The country’s citizens were more concerned about online privacy than Americans even before Snowden’s revelations. And they were especially piqued at the news that American intelligence targeted German chancellor Angela Merkel’s own phone.

Now, there is evidence that fears about the NSA’s wide net may disturb efforts to conclude the Transatlantic Trade and Investment Pact between the EU and the US, the world’s largest economies. Germany, which at the EU leaders’ summit a week ago had refrained from pushing for EU-wide data-protection rules, has reportedly changed its position (paywall). It is now pushing for privacy rules to be part of any new agreement with the US. This puts Germany at odds with European Community leaders in Brussels, who had hoped to avoid getting bogged down in controversy on their way to a deal.

The problem is that when the 28 countries of the EU approved a negotiating mandate for the trade deal, they didn’t include data protection in the framework.

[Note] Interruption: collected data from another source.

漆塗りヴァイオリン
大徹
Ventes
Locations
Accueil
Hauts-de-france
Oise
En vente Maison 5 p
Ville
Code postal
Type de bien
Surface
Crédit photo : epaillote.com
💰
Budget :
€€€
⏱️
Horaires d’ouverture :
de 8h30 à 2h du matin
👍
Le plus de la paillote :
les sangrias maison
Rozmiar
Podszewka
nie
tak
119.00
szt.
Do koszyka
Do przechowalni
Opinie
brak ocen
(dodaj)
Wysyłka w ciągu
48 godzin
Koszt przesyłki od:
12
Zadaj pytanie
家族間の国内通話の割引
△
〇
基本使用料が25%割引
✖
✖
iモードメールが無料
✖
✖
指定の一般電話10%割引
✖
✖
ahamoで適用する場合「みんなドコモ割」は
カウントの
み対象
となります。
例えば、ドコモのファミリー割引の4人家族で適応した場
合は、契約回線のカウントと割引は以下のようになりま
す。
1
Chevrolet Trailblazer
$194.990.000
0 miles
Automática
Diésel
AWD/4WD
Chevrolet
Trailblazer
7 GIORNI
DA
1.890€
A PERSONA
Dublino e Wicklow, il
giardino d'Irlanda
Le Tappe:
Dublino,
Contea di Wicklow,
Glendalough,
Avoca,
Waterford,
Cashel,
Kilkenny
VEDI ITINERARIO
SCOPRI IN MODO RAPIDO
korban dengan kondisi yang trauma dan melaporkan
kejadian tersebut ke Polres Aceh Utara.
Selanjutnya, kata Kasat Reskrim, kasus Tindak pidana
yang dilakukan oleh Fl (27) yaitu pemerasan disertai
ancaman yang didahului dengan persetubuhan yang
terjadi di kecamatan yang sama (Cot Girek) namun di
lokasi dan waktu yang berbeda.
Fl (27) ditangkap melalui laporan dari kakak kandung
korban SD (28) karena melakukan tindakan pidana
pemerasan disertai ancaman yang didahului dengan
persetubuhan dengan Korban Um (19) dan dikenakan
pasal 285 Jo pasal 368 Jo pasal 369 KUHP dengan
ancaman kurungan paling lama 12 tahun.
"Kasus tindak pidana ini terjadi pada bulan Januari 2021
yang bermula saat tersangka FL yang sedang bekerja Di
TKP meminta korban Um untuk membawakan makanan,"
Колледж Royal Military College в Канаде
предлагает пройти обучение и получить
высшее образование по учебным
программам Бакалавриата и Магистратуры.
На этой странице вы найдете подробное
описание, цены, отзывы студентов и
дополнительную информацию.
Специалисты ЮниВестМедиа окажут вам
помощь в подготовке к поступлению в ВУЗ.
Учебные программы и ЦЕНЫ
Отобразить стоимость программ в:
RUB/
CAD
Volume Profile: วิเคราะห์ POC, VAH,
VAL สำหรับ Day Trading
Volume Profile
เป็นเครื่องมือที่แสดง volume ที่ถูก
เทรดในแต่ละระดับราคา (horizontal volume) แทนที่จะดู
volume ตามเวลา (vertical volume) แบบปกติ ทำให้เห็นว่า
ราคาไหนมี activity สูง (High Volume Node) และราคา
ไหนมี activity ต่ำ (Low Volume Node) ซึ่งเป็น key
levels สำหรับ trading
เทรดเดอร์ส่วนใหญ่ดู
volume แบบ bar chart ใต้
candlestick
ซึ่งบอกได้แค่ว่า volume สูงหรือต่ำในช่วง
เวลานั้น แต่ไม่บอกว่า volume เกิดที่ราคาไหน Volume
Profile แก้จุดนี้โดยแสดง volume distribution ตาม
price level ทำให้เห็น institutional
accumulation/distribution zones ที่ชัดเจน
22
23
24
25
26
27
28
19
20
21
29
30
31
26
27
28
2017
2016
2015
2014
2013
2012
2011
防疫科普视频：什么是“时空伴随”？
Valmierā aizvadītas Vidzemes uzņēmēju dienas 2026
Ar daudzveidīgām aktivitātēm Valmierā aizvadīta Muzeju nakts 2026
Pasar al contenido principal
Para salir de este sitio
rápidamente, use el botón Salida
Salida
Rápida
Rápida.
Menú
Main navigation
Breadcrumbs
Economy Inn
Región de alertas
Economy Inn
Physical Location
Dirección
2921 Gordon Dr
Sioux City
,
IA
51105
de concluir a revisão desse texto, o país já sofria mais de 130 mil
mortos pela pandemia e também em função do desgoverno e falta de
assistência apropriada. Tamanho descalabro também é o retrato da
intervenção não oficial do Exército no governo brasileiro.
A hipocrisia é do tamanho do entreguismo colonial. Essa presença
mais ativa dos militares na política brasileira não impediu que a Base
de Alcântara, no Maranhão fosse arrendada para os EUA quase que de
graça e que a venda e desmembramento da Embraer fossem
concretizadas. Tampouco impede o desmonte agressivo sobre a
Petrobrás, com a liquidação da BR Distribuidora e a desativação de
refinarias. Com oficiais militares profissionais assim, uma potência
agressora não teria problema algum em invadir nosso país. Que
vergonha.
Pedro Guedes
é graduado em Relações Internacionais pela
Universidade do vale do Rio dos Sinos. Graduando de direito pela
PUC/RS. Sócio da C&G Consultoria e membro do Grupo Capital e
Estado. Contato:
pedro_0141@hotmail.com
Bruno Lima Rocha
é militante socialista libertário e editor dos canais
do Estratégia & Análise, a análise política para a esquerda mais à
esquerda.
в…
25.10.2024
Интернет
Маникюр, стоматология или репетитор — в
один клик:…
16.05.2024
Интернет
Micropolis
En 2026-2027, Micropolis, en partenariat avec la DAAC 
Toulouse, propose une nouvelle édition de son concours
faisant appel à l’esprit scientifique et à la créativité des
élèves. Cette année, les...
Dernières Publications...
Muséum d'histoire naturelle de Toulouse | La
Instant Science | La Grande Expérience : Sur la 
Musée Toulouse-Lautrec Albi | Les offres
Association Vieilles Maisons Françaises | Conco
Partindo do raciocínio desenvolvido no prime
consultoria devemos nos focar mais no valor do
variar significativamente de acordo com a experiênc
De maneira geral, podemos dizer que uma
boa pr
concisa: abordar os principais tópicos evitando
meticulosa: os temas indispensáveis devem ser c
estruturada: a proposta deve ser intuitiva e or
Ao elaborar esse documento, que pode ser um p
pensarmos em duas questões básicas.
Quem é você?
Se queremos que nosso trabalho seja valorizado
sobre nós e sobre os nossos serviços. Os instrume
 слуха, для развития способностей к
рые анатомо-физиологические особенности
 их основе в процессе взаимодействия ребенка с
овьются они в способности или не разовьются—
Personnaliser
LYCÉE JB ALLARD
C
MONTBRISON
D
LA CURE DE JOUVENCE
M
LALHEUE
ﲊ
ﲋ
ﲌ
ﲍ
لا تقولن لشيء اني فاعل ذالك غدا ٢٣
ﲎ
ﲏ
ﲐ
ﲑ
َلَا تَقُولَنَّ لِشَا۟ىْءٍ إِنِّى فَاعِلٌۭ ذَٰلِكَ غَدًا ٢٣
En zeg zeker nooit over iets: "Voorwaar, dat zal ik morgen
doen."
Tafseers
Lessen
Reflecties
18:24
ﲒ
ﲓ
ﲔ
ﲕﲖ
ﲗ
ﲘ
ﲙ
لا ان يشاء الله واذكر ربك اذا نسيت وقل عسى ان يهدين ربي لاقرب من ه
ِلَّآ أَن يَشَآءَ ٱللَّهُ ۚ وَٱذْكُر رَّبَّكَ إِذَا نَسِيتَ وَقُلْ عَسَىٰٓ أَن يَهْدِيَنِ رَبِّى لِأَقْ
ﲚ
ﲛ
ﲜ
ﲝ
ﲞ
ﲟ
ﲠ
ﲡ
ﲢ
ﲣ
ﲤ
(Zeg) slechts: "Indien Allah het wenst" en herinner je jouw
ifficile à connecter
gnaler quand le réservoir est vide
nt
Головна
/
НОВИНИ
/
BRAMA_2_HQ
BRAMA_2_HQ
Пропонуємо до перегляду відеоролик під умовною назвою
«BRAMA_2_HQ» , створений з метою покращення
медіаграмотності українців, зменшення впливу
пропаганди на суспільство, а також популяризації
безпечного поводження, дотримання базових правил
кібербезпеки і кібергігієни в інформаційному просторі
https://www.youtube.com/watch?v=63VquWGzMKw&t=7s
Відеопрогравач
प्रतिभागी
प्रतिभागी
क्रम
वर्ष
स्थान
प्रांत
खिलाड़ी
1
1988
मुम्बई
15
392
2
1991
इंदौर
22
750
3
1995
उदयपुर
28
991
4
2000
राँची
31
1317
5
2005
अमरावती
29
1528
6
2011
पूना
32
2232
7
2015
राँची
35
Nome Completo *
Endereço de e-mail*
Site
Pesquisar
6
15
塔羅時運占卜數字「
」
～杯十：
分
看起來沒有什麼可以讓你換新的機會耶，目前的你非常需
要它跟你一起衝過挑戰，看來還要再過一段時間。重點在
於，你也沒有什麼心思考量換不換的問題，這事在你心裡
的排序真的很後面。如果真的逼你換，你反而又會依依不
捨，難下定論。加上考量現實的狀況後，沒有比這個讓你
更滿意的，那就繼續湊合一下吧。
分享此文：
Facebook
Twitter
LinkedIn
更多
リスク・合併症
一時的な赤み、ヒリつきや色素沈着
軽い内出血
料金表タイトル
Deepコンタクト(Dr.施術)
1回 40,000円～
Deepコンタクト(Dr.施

Inserting it at this point may require abandoning current talks and returning to square one, which could add significant delays to a deal its boosters hoped to conclude within a year. Even creating a parallel track for data talks could create additional sticking points for the negotiations.

Given the slow pace of intelligence reform in the US, the consequences of Snowden’s actions may have their first impact in an unexpected place: Not in Washington or Langley or Silicon Valley, but in Brussels.